El mundo no tiene existencia objetiva. Existe sólo en la medida en que somos capaces de percibirlo. Nuestras percepciones son limitadas. El mundo tiene un límite, se detiene en algún sitio. Pero dónde se detiene para mí no es necesariamente dónde se detiene para ti.

Paul Auster.

La duda constante y la autocrítica son indispensables para hacer avanzar el conocimiento en todos los campos del saber. Porque para Popper la verdad no se descubre, se va descubriendo, y este proceso no tiene fin. Siempre es provisional. Tanto es así que cuando los alumnos de medicina reciben sus clases, un buen maestro les hará saber que el 50% de sus enseñanzas serán falsas en los próximos 10 años; como explicar que la ulcera duodenal sea una enfermedad infecciosa o que la ingesta de huevos no influye en los niveles de colesterol o que las ulceras de estrés no se previenen con medicación antiulcerosa o que los resultados en pacientes operados de patología meniscal mejoran igual con cirugía real que con cirugía placebo….

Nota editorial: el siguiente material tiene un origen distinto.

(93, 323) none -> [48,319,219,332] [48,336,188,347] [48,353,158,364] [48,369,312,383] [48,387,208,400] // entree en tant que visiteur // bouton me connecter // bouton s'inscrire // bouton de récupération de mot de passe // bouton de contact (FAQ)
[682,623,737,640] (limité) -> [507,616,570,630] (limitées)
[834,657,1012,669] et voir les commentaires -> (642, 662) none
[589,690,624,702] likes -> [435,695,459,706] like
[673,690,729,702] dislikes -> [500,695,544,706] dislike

Atacar terapias alternativas legales en nombre de la pureza de la medicina es ir contra la medicina.

Abel Novoa.

Reconocer ese margen de error en nosotros y de acierto en los demás es creer que el diálogo favorece que se identifiquen los errores y la verdad más que con la imposición de un pensamiento oficial único.

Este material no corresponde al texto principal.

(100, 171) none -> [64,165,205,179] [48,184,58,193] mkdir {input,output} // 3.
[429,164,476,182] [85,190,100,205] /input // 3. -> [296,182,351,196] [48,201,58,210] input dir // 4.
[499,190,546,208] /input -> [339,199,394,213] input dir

A veces es lógico que tengan éxito las medicinas alternativas y complementarias que muchas veces son las únicas que ofrecen consuelo, compasión y piedad.

Pero no es la verdad sino la mentira la fuerza que mueve a la sociedad de nuestro tiempo.

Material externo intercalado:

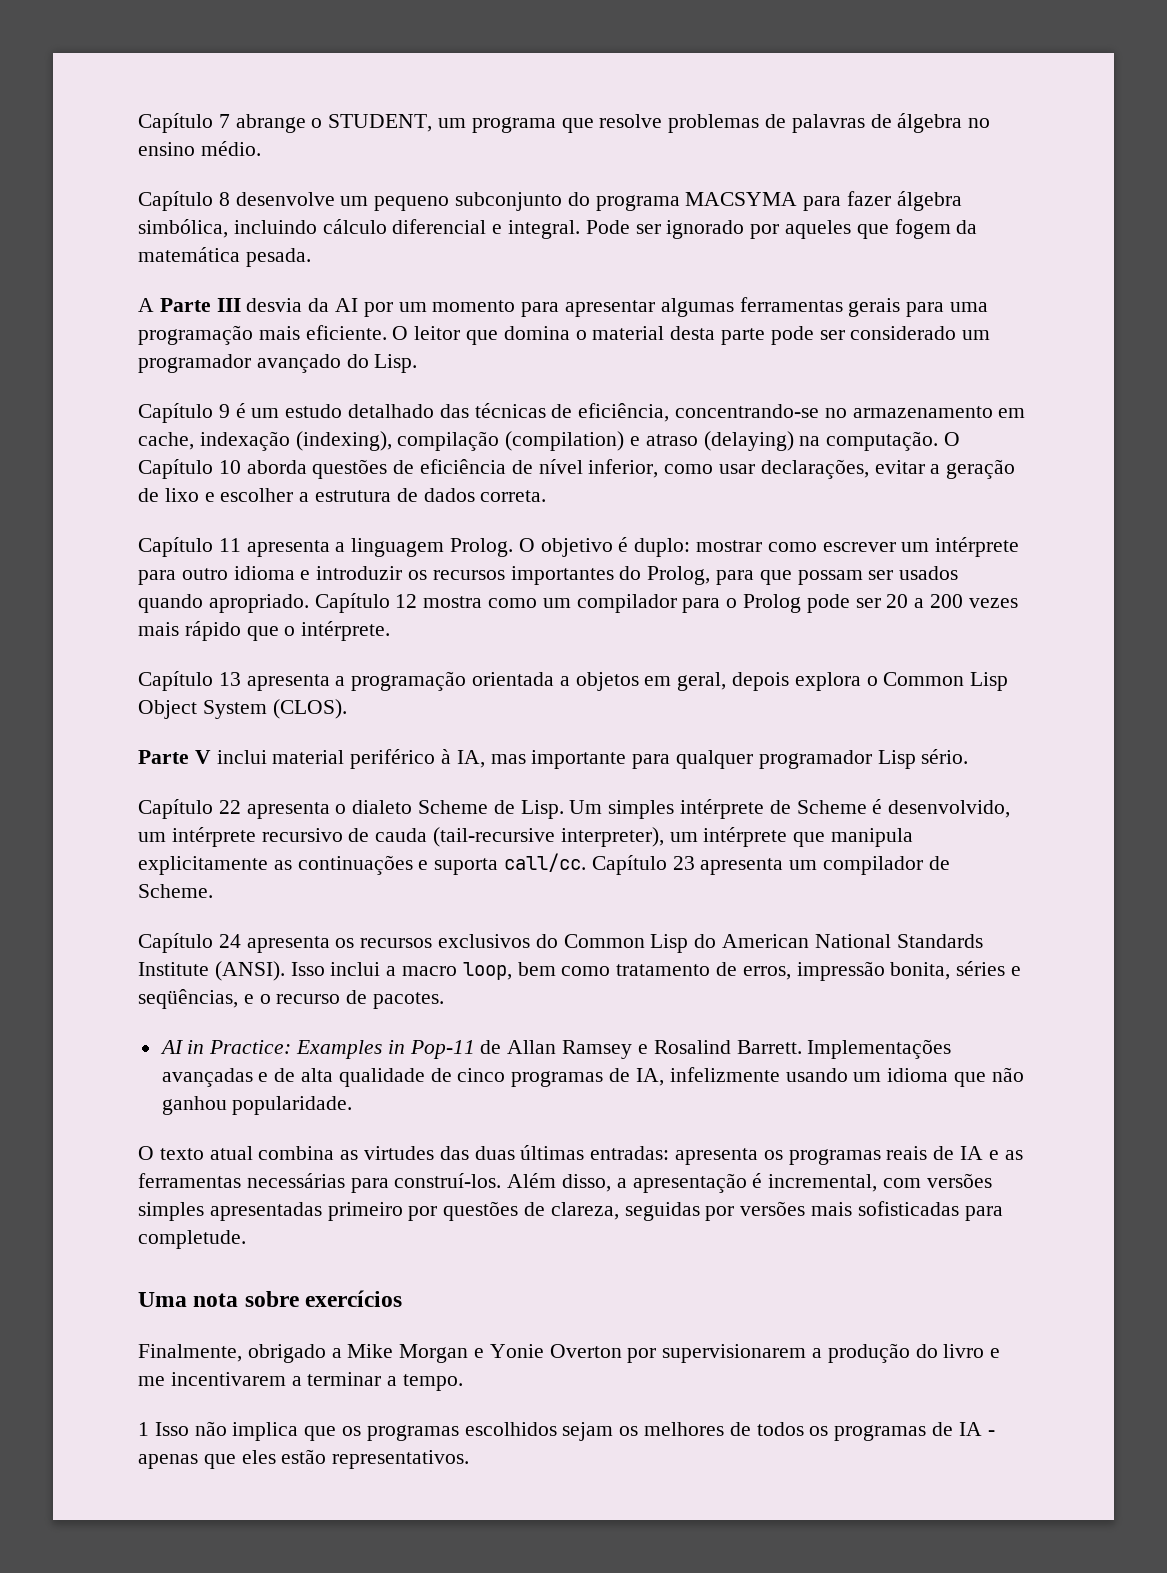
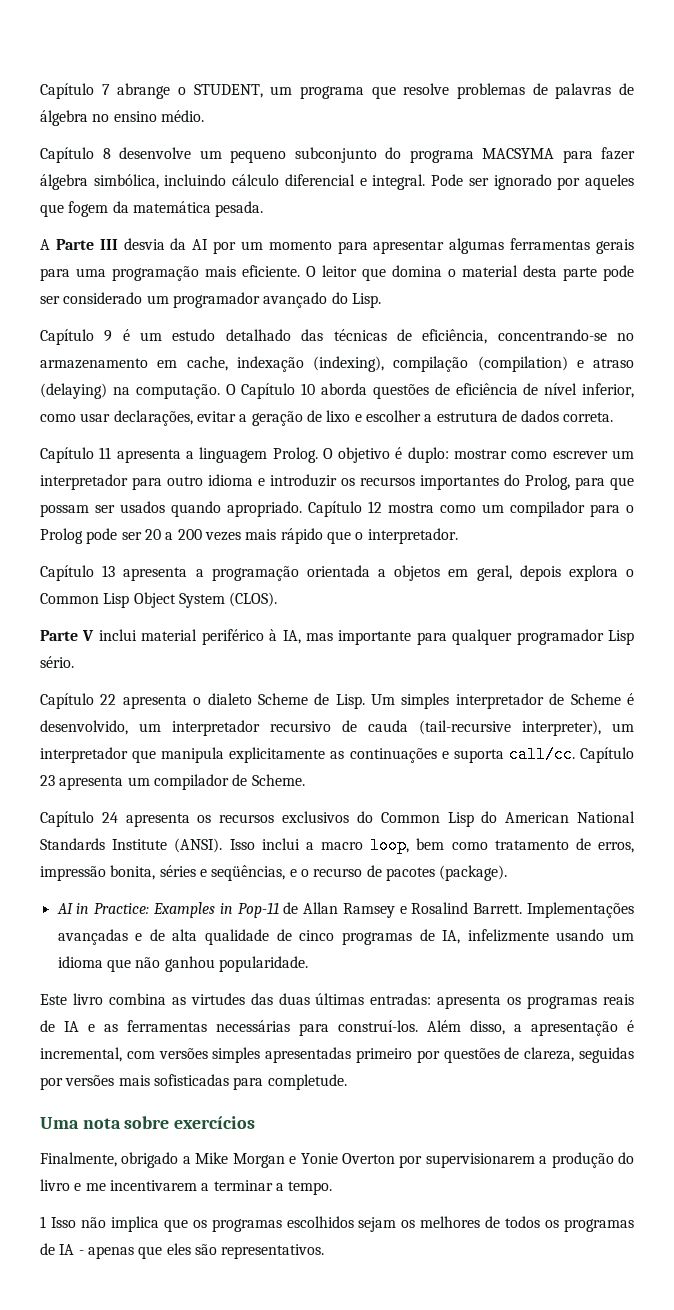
[935,537,1020,557] intérprete -> [40,474,128,490] interpretador
[301,621,391,641] intérprete. -> [367,528,458,544] interpretador.
[680,799,765,819] intérprete -> [455,693,544,709] interpretador
[171,827,256,847] intérprete -> [172,720,260,736] interpretador
[703,827,788,847] intérprete -> [40,747,128,763] interpretador
[373,992,445,1009] pacotes. -> [385,865,508,881] pacotes (package).
[138,1146,253,1160] O texto atual -> [40,993,103,1005] Este livro
[281,1449,327,1464] estão -> [194,1244,217,1255] são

No. Definitivamente no me gustan las autopistas. Y es que después de décadas de práctica médica, de estar al lado del paciente, he comprendido que los caminos que conducen con más facilidad a la verdad son las carreteras secundarias. Aquellas donde se juntan los destinos de terapeuta y paciente. Con poca luz exterior, a menudo con pocos medios y con dificultades, pero con mucha luz interior. Esa luz que se refleja en el rostro de cada una de las personas que se sienten escuchadas, comprendidas y ayudadas.

Busquemos esa luz interior que nos guía, que nos convierte en nosotros y que en nuestra autenticidad con todas las limitaciones nos hace únicos.

Porque no nos engañemos, lo que los enfermos necesitan es un médico, una persona capaz de ponerse en su lugar reflejando presencia y compasión, y para ello, nada mejor que su luz interior.